__Your objective__: Below are records; copy every line among them that contains the word "lines".

__Record extracts__:
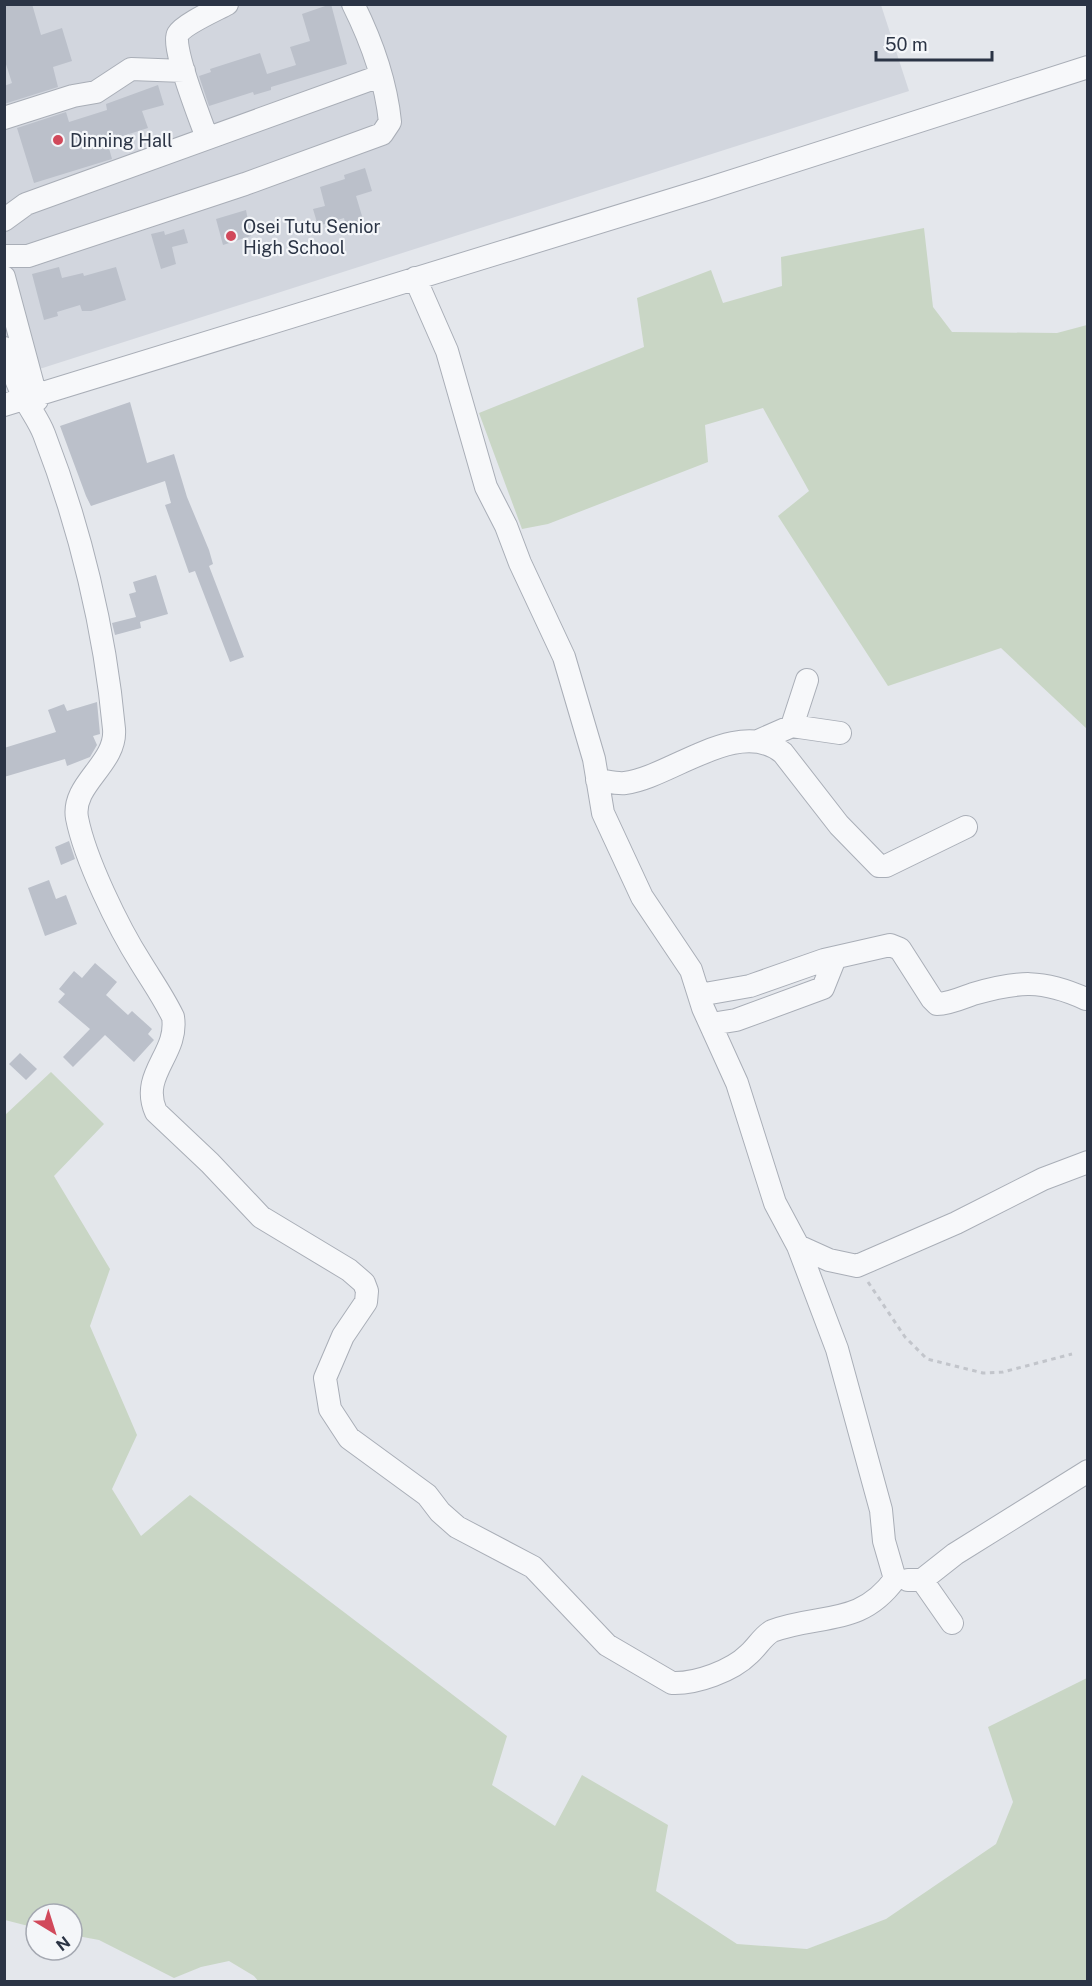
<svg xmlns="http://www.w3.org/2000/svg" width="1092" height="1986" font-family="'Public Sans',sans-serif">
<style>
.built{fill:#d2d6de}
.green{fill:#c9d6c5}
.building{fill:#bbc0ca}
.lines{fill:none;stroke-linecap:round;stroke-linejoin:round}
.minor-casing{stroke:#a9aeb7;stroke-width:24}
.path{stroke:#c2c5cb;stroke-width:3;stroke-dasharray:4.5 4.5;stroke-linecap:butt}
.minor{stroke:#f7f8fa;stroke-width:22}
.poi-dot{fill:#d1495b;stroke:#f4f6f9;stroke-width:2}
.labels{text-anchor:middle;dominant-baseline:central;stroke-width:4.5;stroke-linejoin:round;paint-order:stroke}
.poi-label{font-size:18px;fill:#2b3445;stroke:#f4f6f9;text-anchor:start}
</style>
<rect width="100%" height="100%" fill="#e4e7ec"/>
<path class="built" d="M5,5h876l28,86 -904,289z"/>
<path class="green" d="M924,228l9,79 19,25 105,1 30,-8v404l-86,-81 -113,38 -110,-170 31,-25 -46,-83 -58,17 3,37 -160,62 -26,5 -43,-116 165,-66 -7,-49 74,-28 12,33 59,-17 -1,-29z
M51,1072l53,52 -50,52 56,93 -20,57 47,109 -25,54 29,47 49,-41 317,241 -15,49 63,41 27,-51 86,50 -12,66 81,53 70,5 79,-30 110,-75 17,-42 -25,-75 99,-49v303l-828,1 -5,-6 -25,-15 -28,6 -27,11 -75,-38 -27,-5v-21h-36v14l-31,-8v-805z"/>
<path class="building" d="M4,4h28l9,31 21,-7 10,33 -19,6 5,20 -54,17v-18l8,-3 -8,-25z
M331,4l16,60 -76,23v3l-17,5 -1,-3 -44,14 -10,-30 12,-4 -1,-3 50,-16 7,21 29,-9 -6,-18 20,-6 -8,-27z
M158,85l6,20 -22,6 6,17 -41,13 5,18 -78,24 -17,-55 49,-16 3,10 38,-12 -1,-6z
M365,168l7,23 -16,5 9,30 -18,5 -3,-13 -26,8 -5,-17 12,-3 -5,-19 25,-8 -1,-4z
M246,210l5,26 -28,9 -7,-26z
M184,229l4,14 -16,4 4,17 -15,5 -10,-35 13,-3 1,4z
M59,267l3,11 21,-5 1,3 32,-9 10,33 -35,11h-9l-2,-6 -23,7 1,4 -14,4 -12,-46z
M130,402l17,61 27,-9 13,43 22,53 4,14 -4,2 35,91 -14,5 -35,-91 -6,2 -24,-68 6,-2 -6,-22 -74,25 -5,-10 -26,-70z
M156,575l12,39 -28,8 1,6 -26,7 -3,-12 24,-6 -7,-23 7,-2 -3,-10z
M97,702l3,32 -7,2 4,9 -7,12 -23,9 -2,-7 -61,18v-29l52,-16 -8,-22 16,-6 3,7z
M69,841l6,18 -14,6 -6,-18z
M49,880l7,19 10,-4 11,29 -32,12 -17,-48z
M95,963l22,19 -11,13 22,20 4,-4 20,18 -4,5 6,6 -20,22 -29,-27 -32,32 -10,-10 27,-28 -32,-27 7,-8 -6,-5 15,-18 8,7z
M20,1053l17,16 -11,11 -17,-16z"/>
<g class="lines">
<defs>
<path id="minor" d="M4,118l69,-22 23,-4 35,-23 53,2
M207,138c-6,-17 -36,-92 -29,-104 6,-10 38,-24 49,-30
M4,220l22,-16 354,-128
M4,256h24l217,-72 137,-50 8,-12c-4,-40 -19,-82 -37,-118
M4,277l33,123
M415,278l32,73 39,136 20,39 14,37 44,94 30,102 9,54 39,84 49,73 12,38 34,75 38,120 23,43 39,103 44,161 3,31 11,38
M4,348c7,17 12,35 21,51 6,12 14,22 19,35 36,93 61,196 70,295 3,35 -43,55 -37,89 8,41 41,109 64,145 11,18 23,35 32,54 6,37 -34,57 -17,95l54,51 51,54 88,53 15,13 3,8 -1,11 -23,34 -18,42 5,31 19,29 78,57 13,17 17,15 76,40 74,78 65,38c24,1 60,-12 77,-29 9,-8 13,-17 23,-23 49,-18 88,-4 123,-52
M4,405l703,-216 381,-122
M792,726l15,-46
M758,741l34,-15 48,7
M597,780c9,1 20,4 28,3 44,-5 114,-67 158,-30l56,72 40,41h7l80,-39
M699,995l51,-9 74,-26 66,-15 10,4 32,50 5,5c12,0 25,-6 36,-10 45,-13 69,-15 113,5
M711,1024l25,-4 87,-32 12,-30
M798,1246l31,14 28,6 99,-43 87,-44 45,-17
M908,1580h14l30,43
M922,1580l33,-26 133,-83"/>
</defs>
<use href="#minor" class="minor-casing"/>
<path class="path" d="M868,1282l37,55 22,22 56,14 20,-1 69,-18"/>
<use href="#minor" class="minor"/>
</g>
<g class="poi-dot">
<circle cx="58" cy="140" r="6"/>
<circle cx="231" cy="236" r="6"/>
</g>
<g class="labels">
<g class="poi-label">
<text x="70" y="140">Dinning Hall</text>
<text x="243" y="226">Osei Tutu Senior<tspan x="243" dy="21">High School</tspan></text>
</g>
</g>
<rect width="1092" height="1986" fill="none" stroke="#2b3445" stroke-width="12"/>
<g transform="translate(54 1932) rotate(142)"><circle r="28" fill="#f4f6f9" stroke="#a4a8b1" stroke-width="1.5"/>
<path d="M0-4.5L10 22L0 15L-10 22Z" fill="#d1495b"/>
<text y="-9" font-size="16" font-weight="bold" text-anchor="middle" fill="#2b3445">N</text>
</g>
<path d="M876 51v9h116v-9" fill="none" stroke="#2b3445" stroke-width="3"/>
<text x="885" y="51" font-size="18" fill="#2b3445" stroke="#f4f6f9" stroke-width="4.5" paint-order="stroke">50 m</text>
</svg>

__Answer to this exercise__:
.lines{fill:none;stroke-linecap:round;stroke-linejoin:round}
<g class="lines">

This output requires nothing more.